Later today, President Trump will deliver his 2019 budget blueprint.

1. Stocks breath a ‘sigh of relief’

Global equities overnight have found some temporary support while volatility remains elevated.

Note: In Japan, equity markets were closed due to a bank holiday Feb. 12, while Chinese New-Year celebrations for the ‘Year of the Dog’ begin (Feb 15-21) and follow across much of Asia, including Hong Kong, Taiwan, Singapore, Malaysia and Indonesia.

Down-under, the Aussie S&P/ASX 200 was down -0.6%, weighed down by a fresh -1.6% drop in the energy sector, while in S. Korea, the Kospi rallied +0.4%.

China and Hong Kong stocks rebounded after last week’s aggressive sell-off. In China, the Shanghai Composite index was up +0.8%, while China’s blue-chip CSI300 index was up +1.3%. In Hong Kong, the Hang Seng Index was up +0.71%.

In Europe, regional indices are trading sharply higher across the board following on from a sharp rebound on Wall Street Friday and positive Asian markets.

U.S stocks are set to open deep in the ‘black (+1.2%).

Indices: Stoxx600 +1.5% at 374.1, FTSE +1.2% at 7181, DAX +1.9% at 12336, CAC-40 +1.5% at 5153, IBEX-35 +1.5% at 9785, FTSE MIB +1.1% at 22404, SMI +1.8% at 8831, S&P 500 Futures +1.2%

2. Oil prices rally +1%, gold higher

Oil prices start the week better bid, recovering some of this month’s steep losses as global equities find some firm footing after last week sea of red.
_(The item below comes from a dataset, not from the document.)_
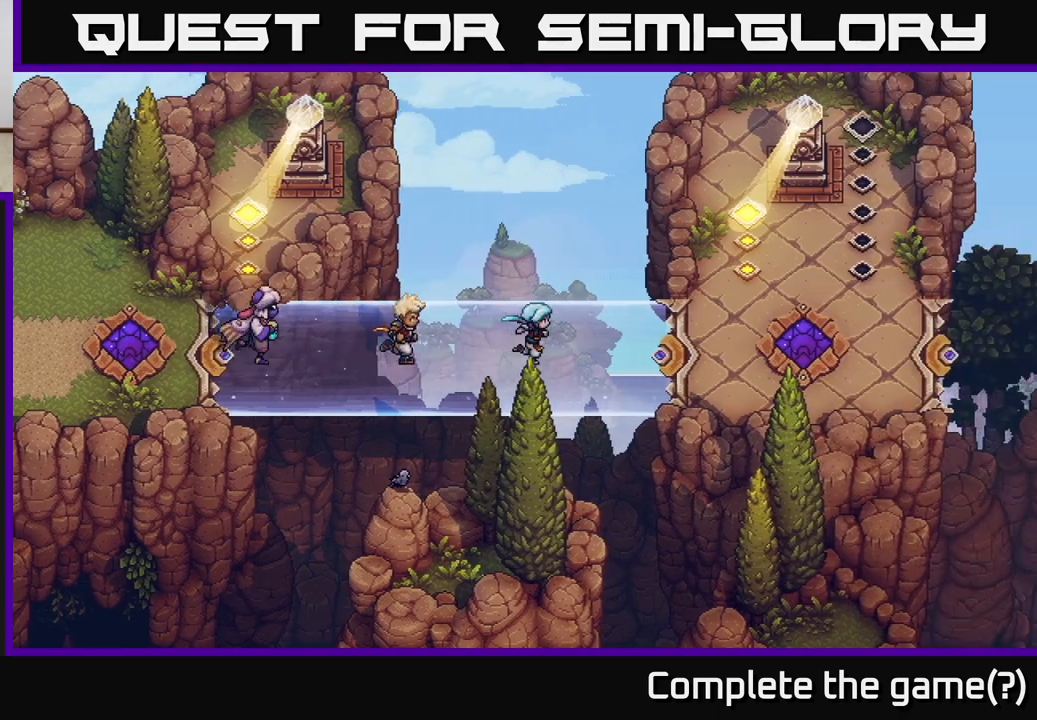
{"buttons": [], "left_stick": "right", "right_stick": "center", "events": []}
Brent crude futures are at +$63.54 per barrel, up +75c, or +1.2% from Friday’s close. U.S West Texas Intermediate (WTI) crude futures are at +$60.04 a barrel – that’s up +84c, or +1.4% from the close.
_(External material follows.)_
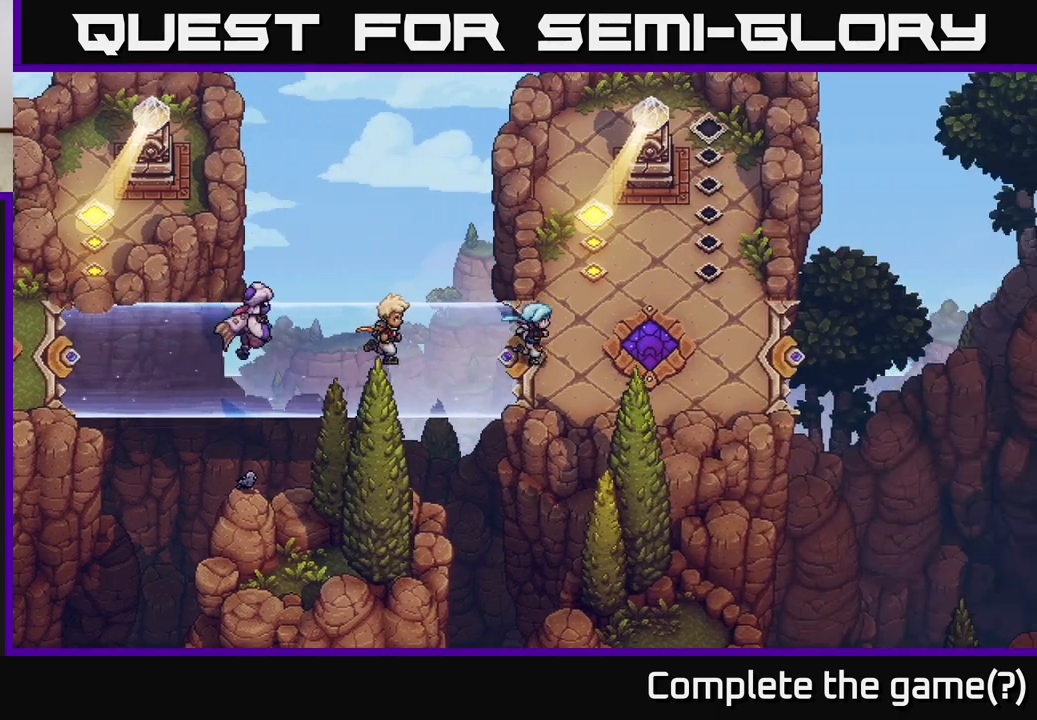
{"buttons": ["L2"], "left_stick": "center", "right_stick": "center", "events": [[400, "L2", "down"], [433, "left_stick", "center"]]}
The stronger prices came after crude registered its biggest loss in two years last week as global stock markets slumped.

Nonetheless, rising U.S production continues to undermine the efforts led by the OPEC and Russia to tighten markets and prop up prices.

Note: U.S oil production has rallied above +10m bpd, overtaking top exporter Saudi Arabia and coming within reach of top producer Russia.

There are also strong signals the output will rally further. Data on Friday showed that U.S energy companies added 26 oilrigs looking for new production, boosting the count to +791, the highest since April 2015.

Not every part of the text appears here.